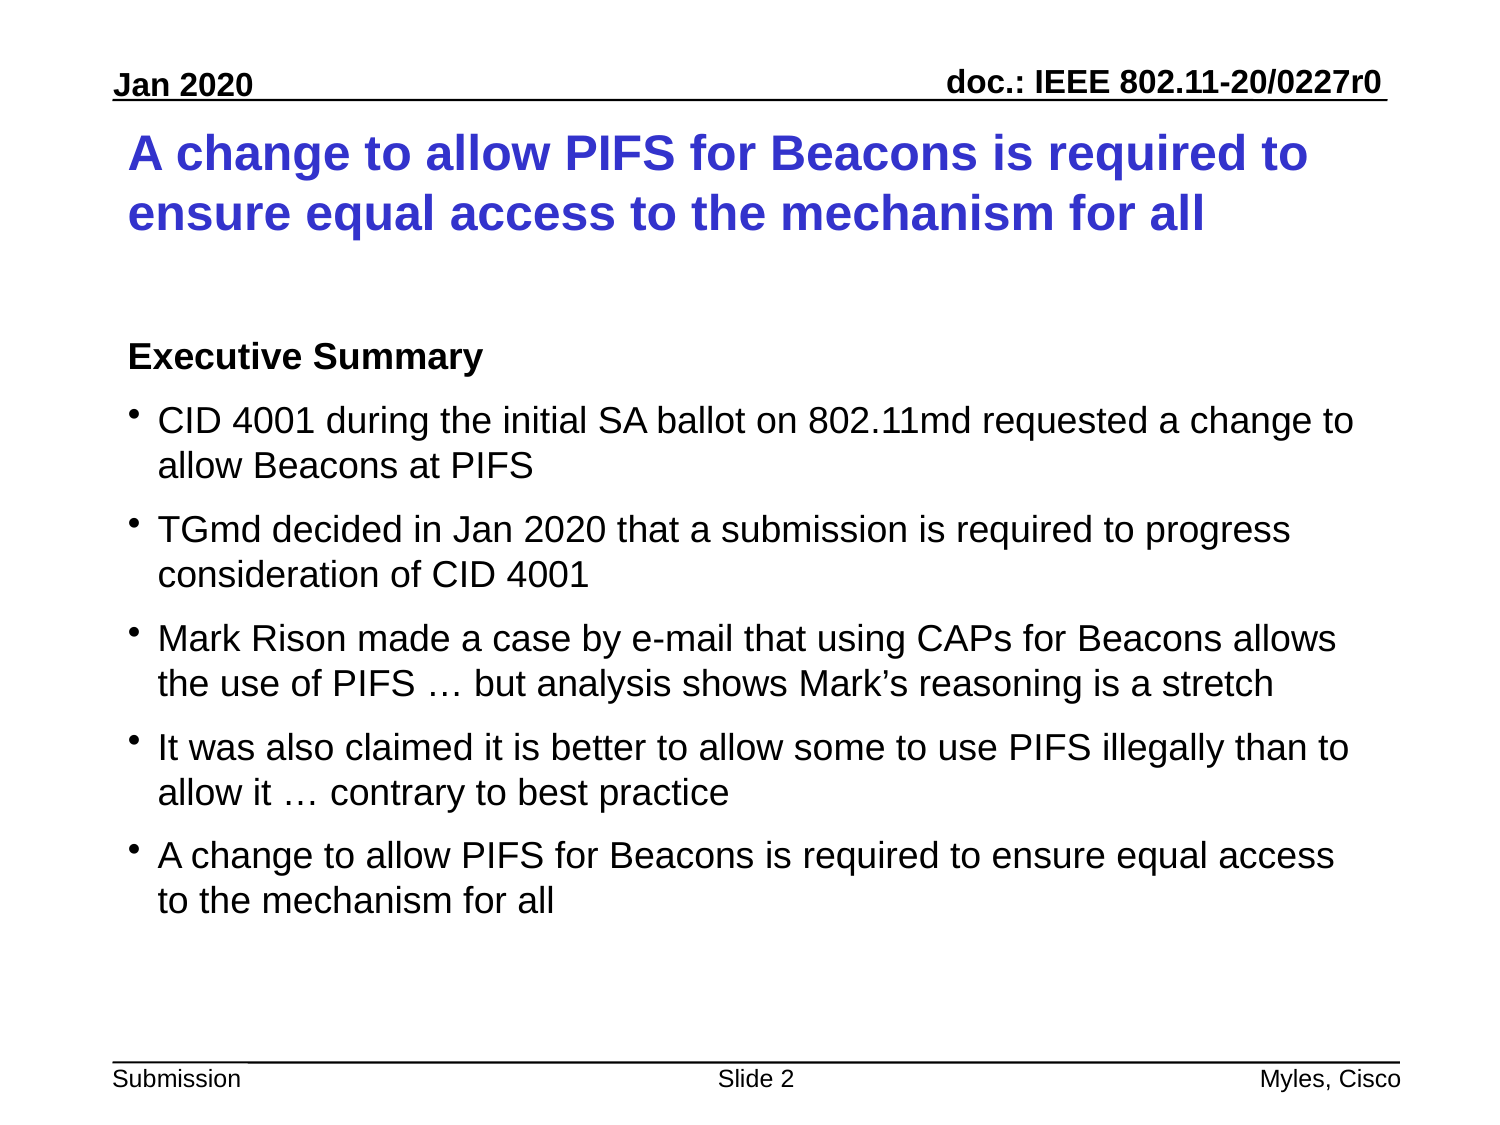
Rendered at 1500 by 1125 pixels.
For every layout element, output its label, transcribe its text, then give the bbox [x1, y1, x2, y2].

footer Myles, Cisco [1258, 1061, 1402, 1093]
slide_number Slide 2 [709, 1061, 803, 1093]
title A change to allow PIFS for Beacons is required to ensure equal access to the mechanism for all [112, 112, 1388, 288]
list Executive Summary CID 4001 during the initial SA ballot on 802.11md requested a change to allow Beacons at PIFS TGmd decided in Jan 2020 that a submission is required to progress consideration of CID 4001 Mark Rison made a case by e-mail that using CAPs for Beacons allows the use of PIFS … but analysis shows Mark’s reasoning is a stretch It was also claimed it is better to allow some to use PIFS illegally than to allow it … contrary to best practice A change to allow PIFS for Beacons is required to ensure equal access to the mechanism for all [112, 324, 1388, 1000]
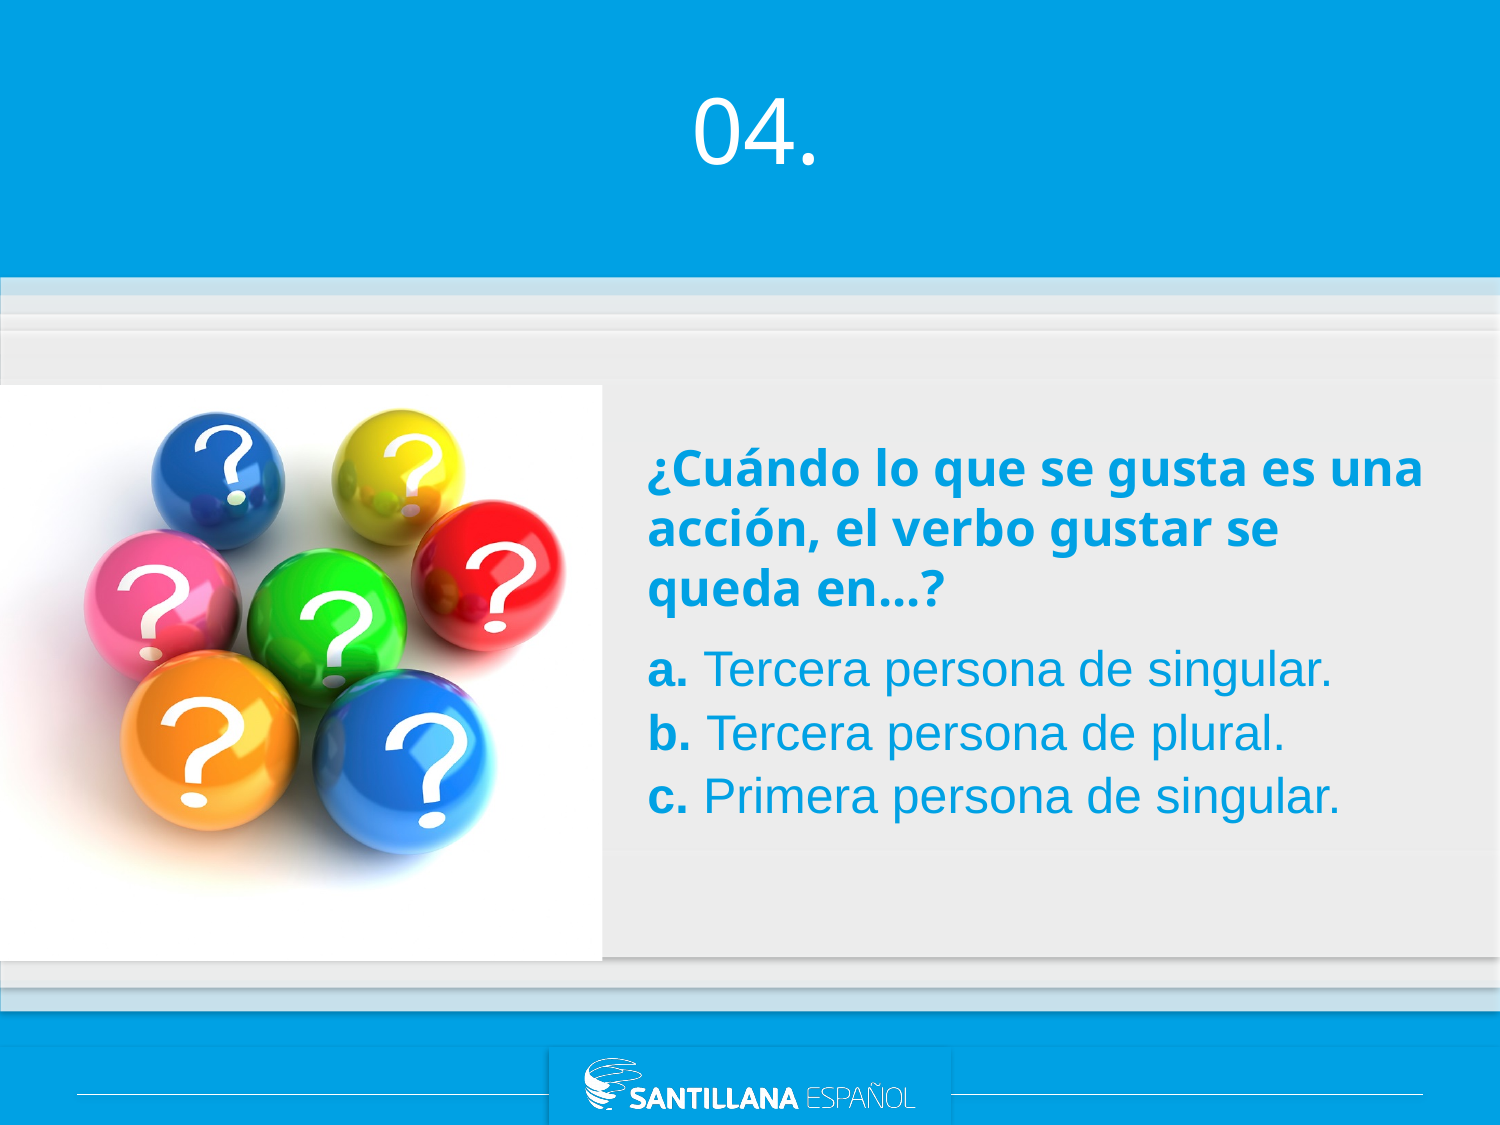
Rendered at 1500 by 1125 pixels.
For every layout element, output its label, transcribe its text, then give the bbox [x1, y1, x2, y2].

list ¿Cuándo lo que se gusta es una acción, el verbo gustar se queda en...? [632, 428, 1448, 635]
text_box 04. [88, 78, 1424, 208]
picture [0, 385, 603, 961]
list a. Tercera persona de singular. b. Tercera persona de plural. c. Primera persona de singular. [632, 635, 1448, 967]
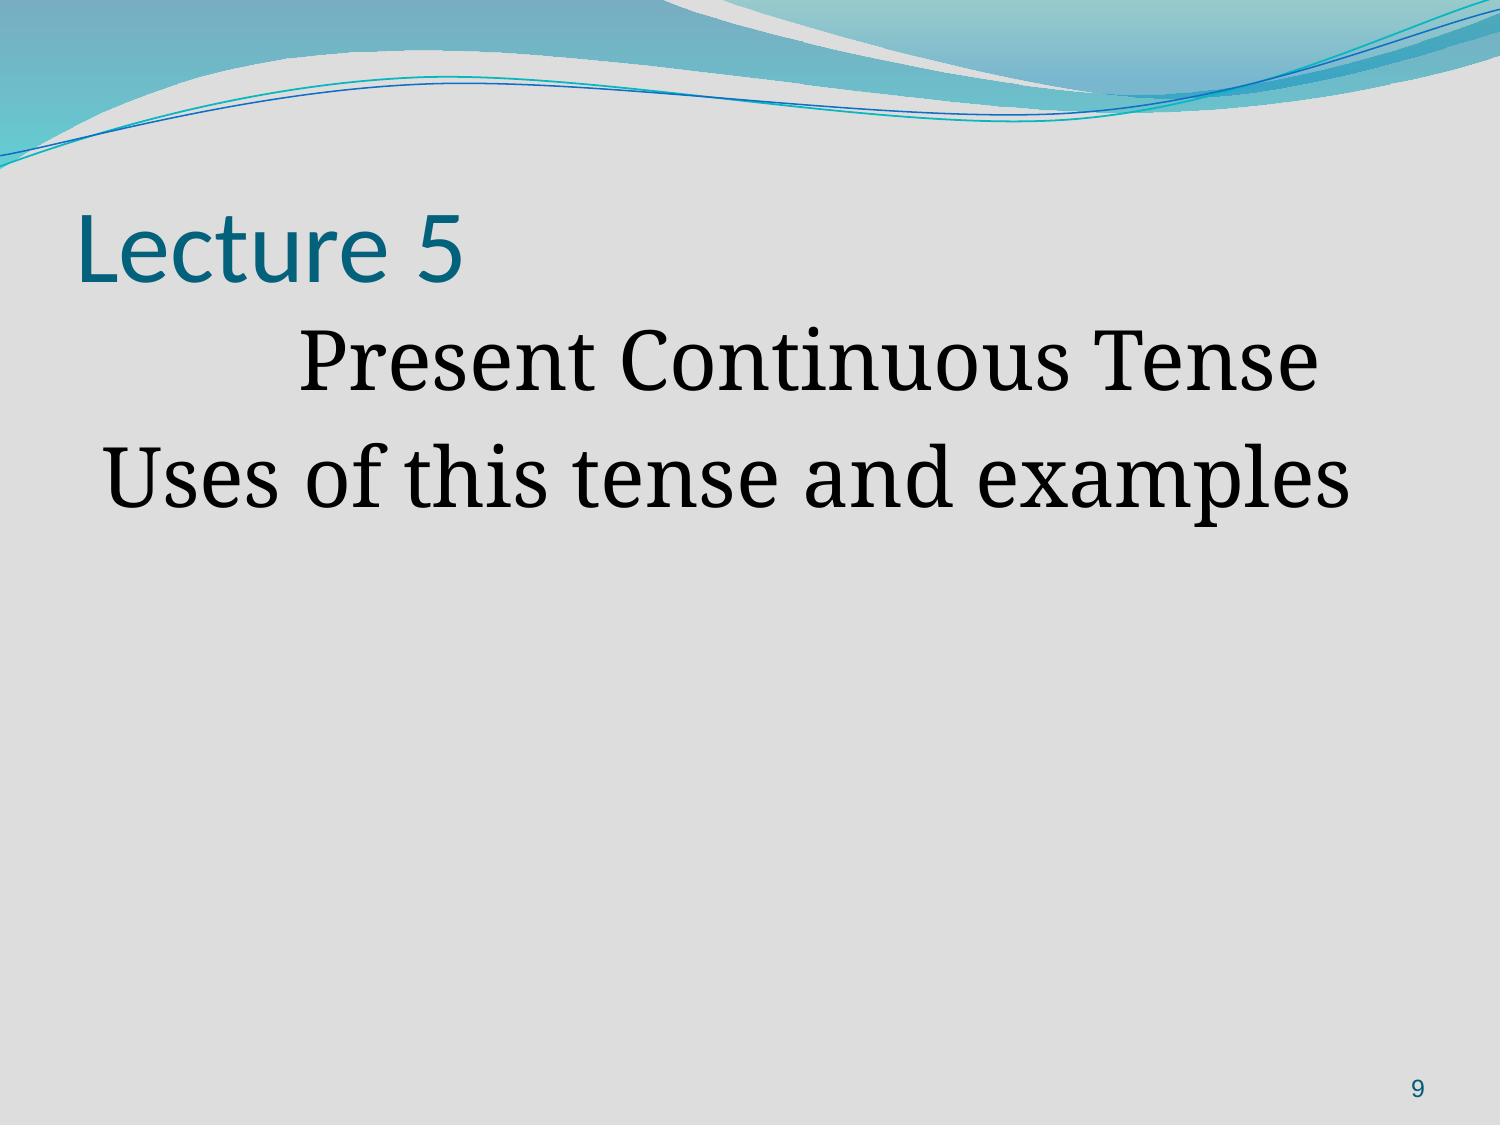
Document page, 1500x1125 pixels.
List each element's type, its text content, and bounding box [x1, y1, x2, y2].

list Present Continuous Tense Uses of this tense and examples [87, 299, 1438, 988]
slide_number 9 [1299, 1042, 1425, 1103]
title Lecture 5 [75, 115, 1425, 303]
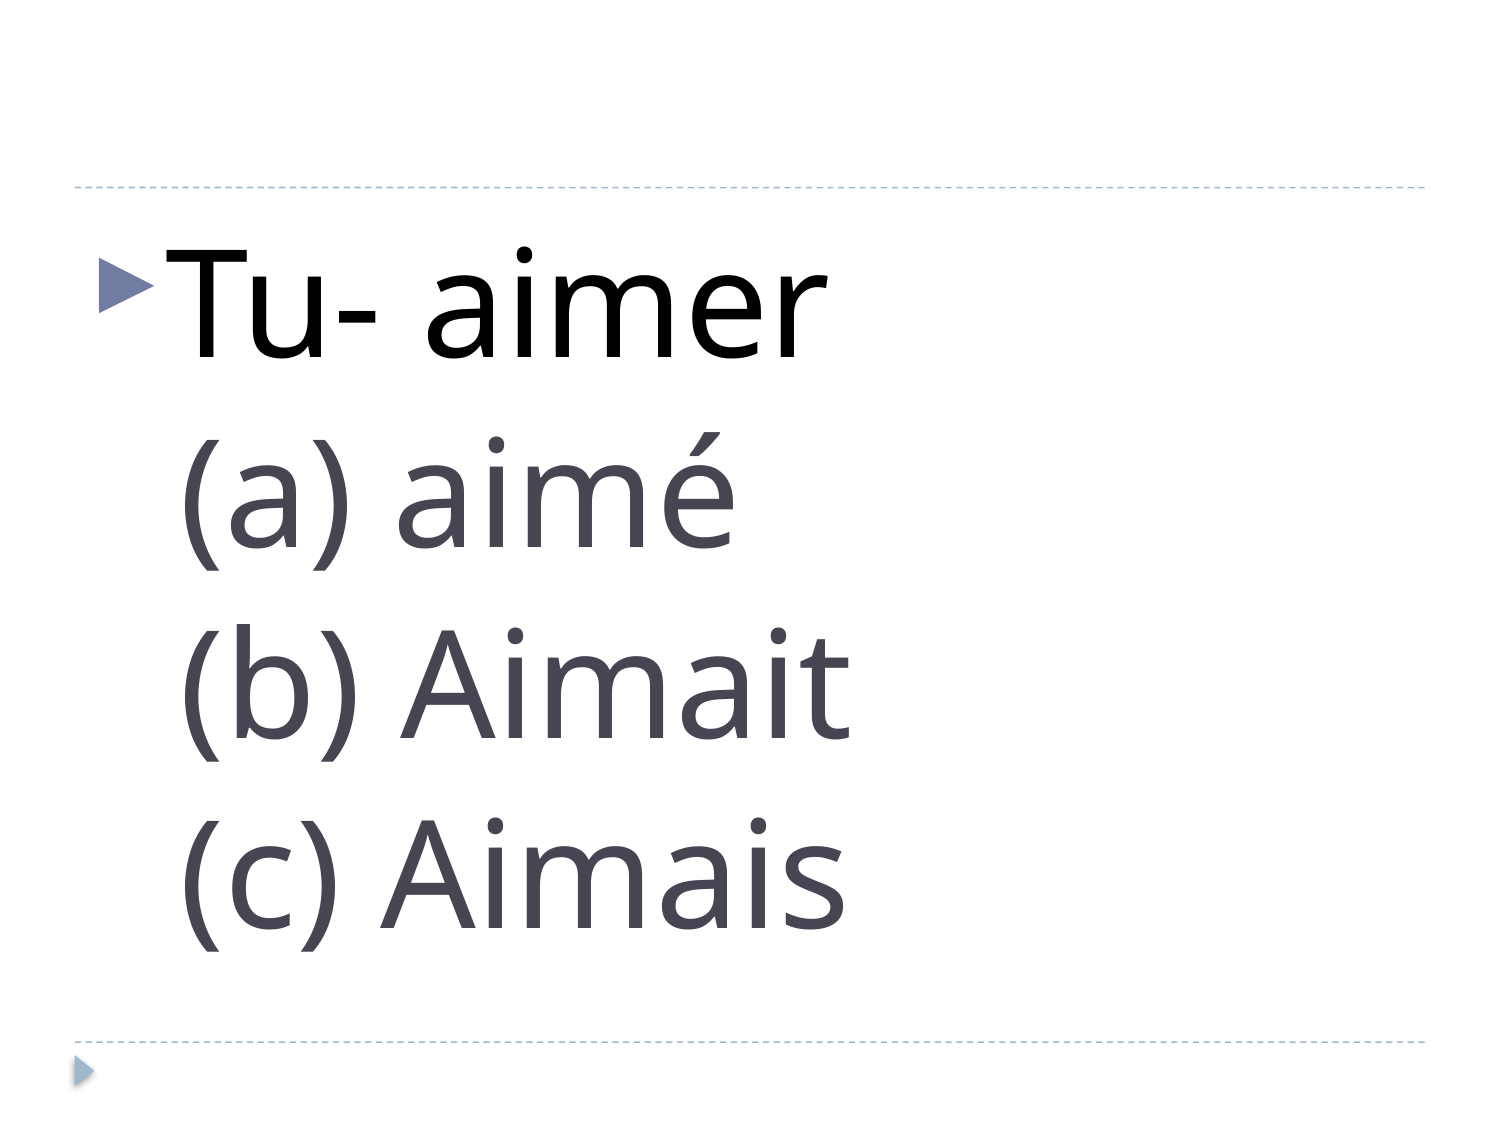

Work to be completed |
Each of the entries above must be copied exactly, but the pictures stay out.

Output |
Rendered at 1500 by 1125 pixels.
For every layout element, output its label, transcribe its text, then give the bbox [x1, y1, x2, y2].

footer Myles, Cisco [1258, 1061, 1402, 1093]
slide_number Slide 2 [709, 1061, 803, 1093]
title A change to allow PIFS for Beacons is required to ensure equal access to the mechanism for all [112, 112, 1388, 288]
list Executive Summary CID 4001 during the initial SA ballot on 802.11md requested a change to allow Beacons at PIFS TGmd decided in Jan 2020 that a submission is required to progress consideration of CID 4001 Mark Rison made a case by e-mail that using CAPs for Beacons allows the use of PIFS … but analysis shows Mark’s reasoning is a stretch It was also claimed it is better to allow some to use PIFS illegally than to allow it … contrary to best practice A change to allow PIFS for Beacons is required to ensure equal access to the mechanism for all [112, 324, 1388, 1000]
Rendered at 1500 by 1125 pixels.
For every layout element, output its label, transcribe its text, then give the bbox [x1, y1, x2, y2].

list ¿Cuándo lo que se gusta es una acción, el verbo gustar se queda en...? [632, 428, 1448, 635]
text_box 04. [88, 78, 1424, 208]
picture [0, 385, 603, 961]
list a. Tercera persona de singular. b. Tercera persona de plural. c. Primera persona de singular. [632, 635, 1448, 967]
Document page, 1500x1125 pixels.
List each element's type, its text content, and bounding box [x1, y1, x2, y2].

list Present Continuous Tense Uses of this tense and examples [87, 299, 1438, 988]
slide_number 9 [1299, 1042, 1425, 1103]
title Lecture 5 [75, 115, 1425, 303]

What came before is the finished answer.